5 Noteworthy AI and Deep Tech Articles: week of September 27, 2021
1) English schools turn to AI to help students catch up after Covid (The Financial Times – subscription required)
A London-based primary school is now using an AI-based system to get students back on track after a year of pandemic disruptions. The AI enables students to self-direct their learning, spending less time waiting for their peers and more time pushing their understanding. Teachers are also gaining from better data on their classroom, and learning students’ study habits in weeks rather than months. Overall, platforms that assess pupils and guide teachers are becoming mainstream as education becomes increasingly digitized.
2) A machine-learning algorithm to target COVID testing of travellers (Nature)
Greece has implemented a machine-learning algorithm for targeted SARS-CoV-2 testing. The application demonstrates the value of prediction machines. A Greek research team trained an algorithm to allocate fewer tests by learning which passengers are likely to test positive. Despite difficulties applying machine learning to issues around the pandemic early in its trajectory, the reinforcement learning algorithm has markedly increased the efficiency of testing and contributed to Greece’s ability to keep its borders open safely. Read the full paper.

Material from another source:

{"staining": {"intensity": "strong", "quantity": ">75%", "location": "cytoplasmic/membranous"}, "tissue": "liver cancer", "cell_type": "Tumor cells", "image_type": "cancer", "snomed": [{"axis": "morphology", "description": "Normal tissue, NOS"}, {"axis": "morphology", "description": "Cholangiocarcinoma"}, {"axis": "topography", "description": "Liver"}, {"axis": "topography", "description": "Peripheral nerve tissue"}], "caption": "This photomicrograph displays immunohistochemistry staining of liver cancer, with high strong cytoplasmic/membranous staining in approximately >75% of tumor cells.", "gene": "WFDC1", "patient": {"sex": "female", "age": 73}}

3) Scientists use AI to create drug regime for rare form of brain cancer in children (The Guardian)
Scientists have successfully used AI to create a new drug regime for children with a deadly form of brain cancer that has not seen survival rates improve for more than half a century. AI has enabled a drug combination to be identified, which likely has promise as a future treatment for some children. It may be one of the first examples of a treatment proposed by AI to benefit patients. News of this breakthrough comes the same week the first AI-based pathology product received FDA de novo authorization, enabling its use for in vitro diagnostic testing.

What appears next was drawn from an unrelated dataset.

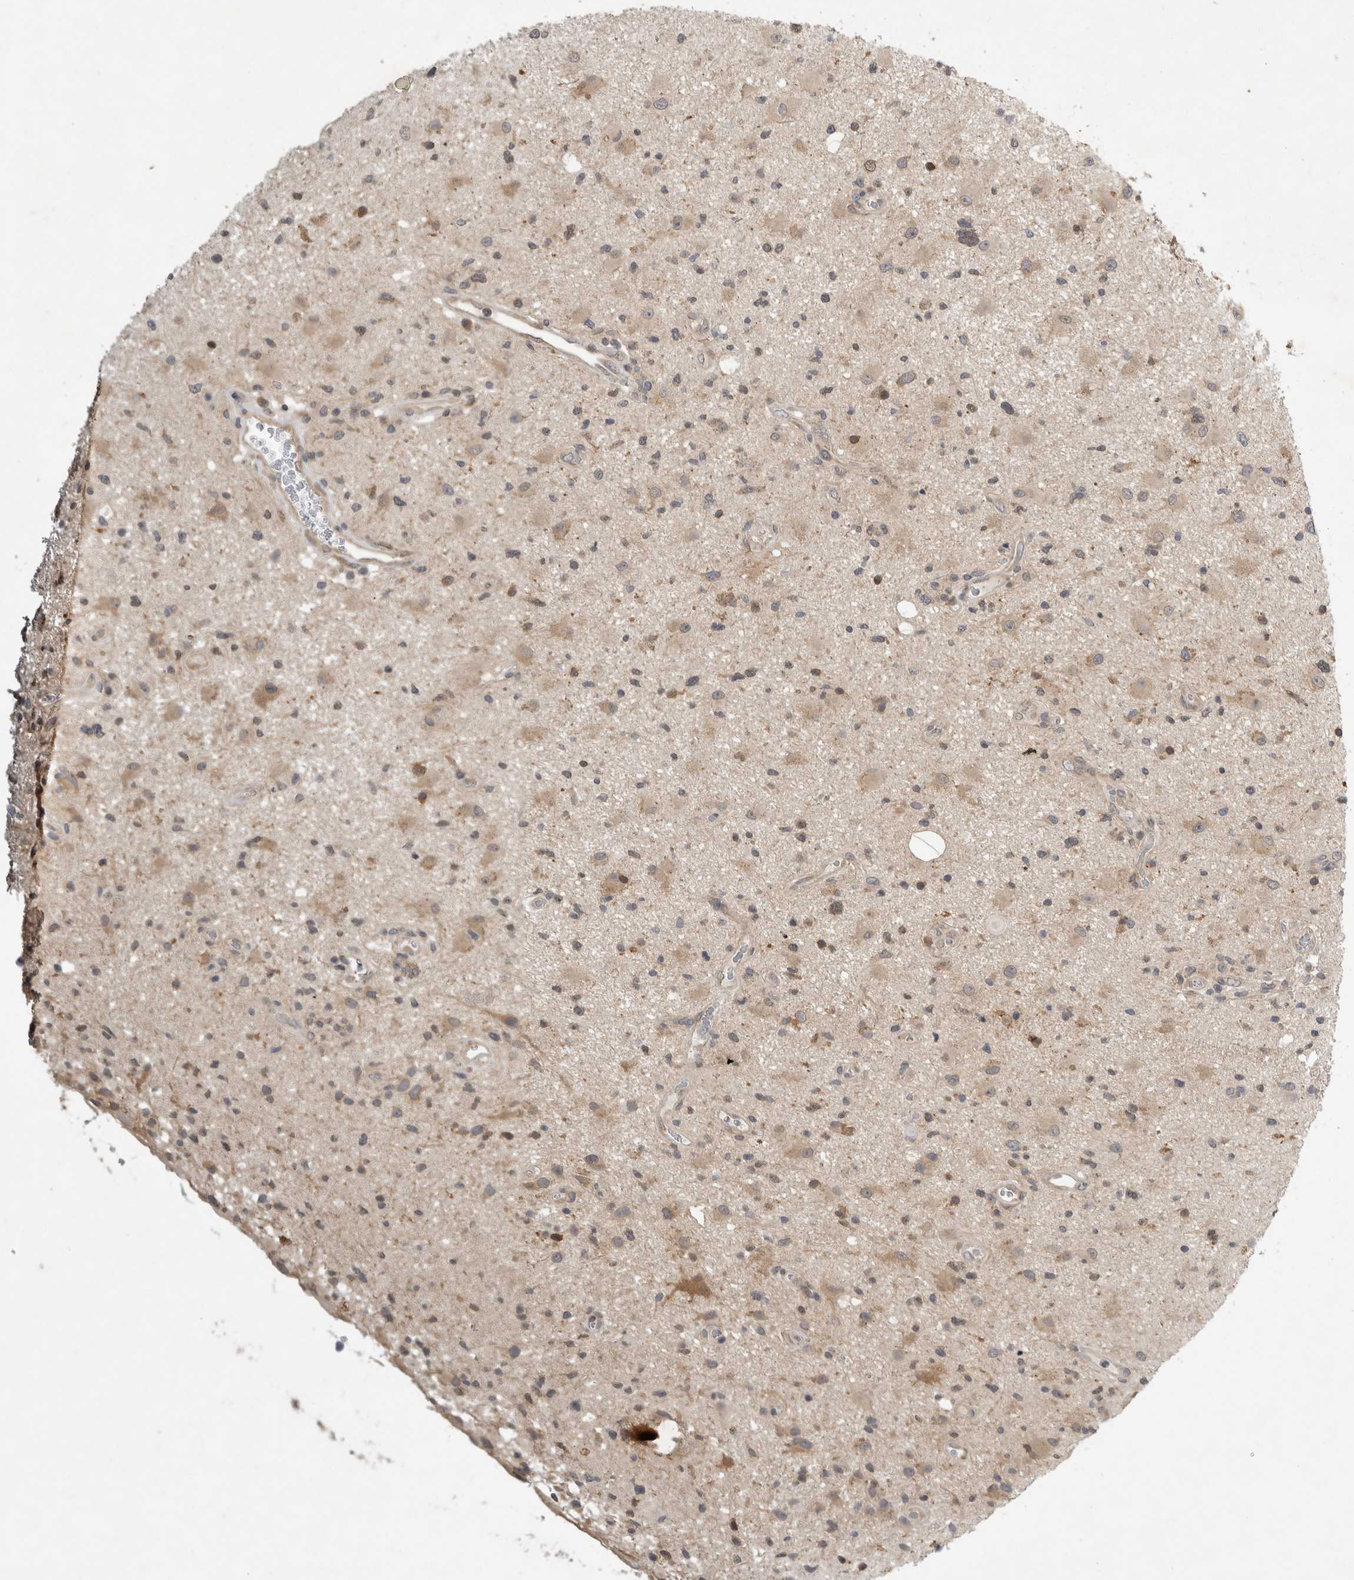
{"staining": {"intensity": "moderate", "quantity": "<25%", "location": "cytoplasmic/membranous"}, "tissue": "glioma", "cell_type": "Tumor cells", "image_type": "cancer", "snomed": [{"axis": "morphology", "description": "Glioma, malignant, High grade"}, {"axis": "topography", "description": "Brain"}], "caption": "DAB (3,3'-diaminobenzidine) immunohistochemical staining of glioma shows moderate cytoplasmic/membranous protein positivity in about <25% of tumor cells.", "gene": "AASDHPPT", "patient": {"sex": "male", "age": 33}}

4) 2021 has broken the record for zero-day hacking attacks (MIT Technology Review)
Cybersecurity defenders have caught the highest number of zero-day attacks this year. These exploits are a way to launch a cyberattack via a previously unknown vulnerability. They are just about the most valuable thing a hacker can possess (carrying price tags north of US$1 million on the open market). At least 66 zero-days have been found in use this year. These attacks are difficult to catch as most strategies depend on understanding the pattern of previous attacks. By developing baselines, minor anomalies can be detected across millions of machines and then traced back to the zero-day attack. AI in the cybersecurity market is expected to be worth $38.2 billion by 2026, with a CAGR of 23.3%.
5) New ten-year plan to make the UK a global AI superpower (Government of the United Kingdom)
The UK released a 10-year AI plan to help it become a global “artificial intelligence superpower.” The National Artificial Intelligence Strategy aims to attract AI talent and firms and invest in AI advancements. Unlike the EU’s proposed rules on AI, it does not outline how to regulate the technology but plans to put forward regulatory rules on AI in early 2022. Until then, the UK government is taking a minimalist approach when it comes to AI.